━━ Materials provided ━━

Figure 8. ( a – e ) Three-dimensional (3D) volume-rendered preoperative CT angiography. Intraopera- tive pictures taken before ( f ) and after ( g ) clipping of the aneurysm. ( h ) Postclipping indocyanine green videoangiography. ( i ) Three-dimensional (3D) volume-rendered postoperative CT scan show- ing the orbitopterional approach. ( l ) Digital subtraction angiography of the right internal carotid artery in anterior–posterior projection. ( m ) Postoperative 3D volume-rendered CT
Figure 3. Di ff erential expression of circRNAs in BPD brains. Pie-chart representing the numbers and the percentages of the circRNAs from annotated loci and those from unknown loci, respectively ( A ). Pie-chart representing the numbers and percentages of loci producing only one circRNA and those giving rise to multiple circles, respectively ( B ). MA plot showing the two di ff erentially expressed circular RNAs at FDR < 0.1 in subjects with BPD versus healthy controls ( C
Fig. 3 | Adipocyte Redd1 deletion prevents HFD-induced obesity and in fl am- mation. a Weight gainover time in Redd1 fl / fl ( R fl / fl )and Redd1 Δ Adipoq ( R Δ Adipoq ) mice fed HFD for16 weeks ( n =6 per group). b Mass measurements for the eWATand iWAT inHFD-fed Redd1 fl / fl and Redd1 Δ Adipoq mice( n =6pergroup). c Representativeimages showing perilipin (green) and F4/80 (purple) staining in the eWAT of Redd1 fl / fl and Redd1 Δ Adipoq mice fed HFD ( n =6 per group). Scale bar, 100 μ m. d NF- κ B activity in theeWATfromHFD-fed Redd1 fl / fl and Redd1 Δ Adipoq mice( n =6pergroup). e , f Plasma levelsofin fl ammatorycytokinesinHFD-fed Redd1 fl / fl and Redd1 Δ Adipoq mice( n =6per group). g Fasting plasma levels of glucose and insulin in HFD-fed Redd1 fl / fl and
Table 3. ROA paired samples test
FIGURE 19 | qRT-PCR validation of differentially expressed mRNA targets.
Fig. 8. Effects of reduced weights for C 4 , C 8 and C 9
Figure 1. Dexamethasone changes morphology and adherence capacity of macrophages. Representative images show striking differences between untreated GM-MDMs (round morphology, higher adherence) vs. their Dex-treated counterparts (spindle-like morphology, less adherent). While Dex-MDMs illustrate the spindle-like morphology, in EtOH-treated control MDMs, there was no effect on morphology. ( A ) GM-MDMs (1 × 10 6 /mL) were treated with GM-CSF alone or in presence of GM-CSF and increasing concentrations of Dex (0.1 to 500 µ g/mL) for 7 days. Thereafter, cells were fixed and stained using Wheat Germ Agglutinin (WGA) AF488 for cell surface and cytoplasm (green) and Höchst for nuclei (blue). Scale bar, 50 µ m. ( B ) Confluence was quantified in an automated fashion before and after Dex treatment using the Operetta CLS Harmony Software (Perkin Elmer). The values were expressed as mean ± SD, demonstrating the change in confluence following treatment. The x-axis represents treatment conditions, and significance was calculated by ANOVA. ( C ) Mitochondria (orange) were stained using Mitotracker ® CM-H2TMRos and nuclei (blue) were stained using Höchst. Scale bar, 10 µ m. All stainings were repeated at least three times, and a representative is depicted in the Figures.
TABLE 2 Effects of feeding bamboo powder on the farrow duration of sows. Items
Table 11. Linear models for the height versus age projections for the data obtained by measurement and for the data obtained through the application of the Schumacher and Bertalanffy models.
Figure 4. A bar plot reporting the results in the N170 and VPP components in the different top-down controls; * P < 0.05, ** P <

━━━

Retype the data in full, exactly.

### Output
Figure 8. ( a – e ) Three-dimensional (3D) volume-rendered preoperative CT angiography. Intraopera- tive pictures taken before ( f ) and after ( g ) clipping of the aneurysm. ( h ) Postclipping indocyanine green videoangiography. ( i ) Three-dimensional (3D) volume-rendered postoperative CT scan show- ing the orbitopterional approach. ( l ) Digital subtraction angiography of the right internal carotid artery in anterior–posterior projection. ( m ) Postoperative 3D volume-rendered CT
Figure 3. Di ff erential expression of circRNAs in BPD brains. Pie-chart representing the numbers and the percentages of the circRNAs from annotated loci and those from unknown loci, respectively ( A ). Pie-chart representing the numbers and percentages of loci producing only one circRNA and those giving rise to multiple circles, respectively ( B ). MA plot showing the two di ff erentially expressed circular RNAs at FDR < 0.1 in subjects with BPD versus healthy controls ( C
Fig. 3 | Adipocyte Redd1 deletion prevents HFD-induced obesity and in fl am- mation. a Weight gainover time in Redd1 fl / fl ( R fl / fl )and Redd1 Δ Adipoq ( R Δ Adipoq ) mice fed HFD for16 weeks ( n =6 per group). b Mass measurements for the eWATand iWAT inHFD-fed Redd1 fl / fl and Redd1 Δ Adipoq mice( n =6pergroup). c Representativeimages showing perilipin (green) and F4/80 (purple) staining in the eWAT of Redd1 fl / fl and Redd1 Δ Adipoq mice fed HFD ( n =6 per group). Scale bar, 100 μ m. d NF- κ B activity in theeWATfromHFD-fed Redd1 fl / fl and Redd1 Δ Adipoq mice( n =6pergroup). e , f Plasma levelsofin fl ammatorycytokinesinHFD-fed Redd1 fl / fl and Redd1 Δ Adipoq mice( n =6per group). g Fasting plasma levels of glucose and insulin in HFD-fed Redd1 fl / fl and
Table 3. ROA paired samples test
FIGURE 19 | qRT-PCR validation of differentially expressed mRNA targets.
Fig. 8. Effects of reduced weights for C 4 , C 8 and C 9
Figure 1. Dexamethasone changes morphology and adherence capacity of macrophages. Representative images show striking differences between untreated GM-MDMs (round morphology, higher adherence) vs. their Dex-treated counterparts (spindle-like morphology, less adherent). While Dex-MDMs illustrate the spindle-like morphology, in EtOH-treated control MDMs, there was no effect on morphology. ( A ) GM-MDMs (1 × 10 6 /mL) were treated with GM-CSF alone or in presence of GM-CSF and increasing concentrations of Dex (0.1 to 500 µ g/mL) for 7 days. Thereafter, cells were fixed and stained using Wheat Germ Agglutinin (WGA) AF488 for cell surface and cytoplasm (green) and Höchst for nuclei (blue). Scale bar, 50 µ m. ( B ) Confluence was quantified in an automated fashion before and after Dex treatment using the Operetta CLS Harmony Software (Perkin Elmer). The values were expressed as mean ± SD, demonstrating the change in confluence following treatment. The x-axis represents treatment conditions, and significance was calculated by ANOVA. ( C ) Mitochondria (orange) were stained using Mitotracker ® CM-H2TMRos and nuclei (blue) were stained using Höchst. Scale bar, 10 µ m. All stainings were repeated at least three times, and a representative is depicted in the Figures.
TABLE 2 Effects of feeding bamboo powder on the farrow duration of sows. Items
Table 11. Linear models for the height versus age projections for the data obtained by measurement and for the data obtained through the application of the Schumacher and Bertalanffy models.
Figure 4. A bar plot reporting the results in the N170 and VPP components in the different top-down controls; * P < 0.05, ** P <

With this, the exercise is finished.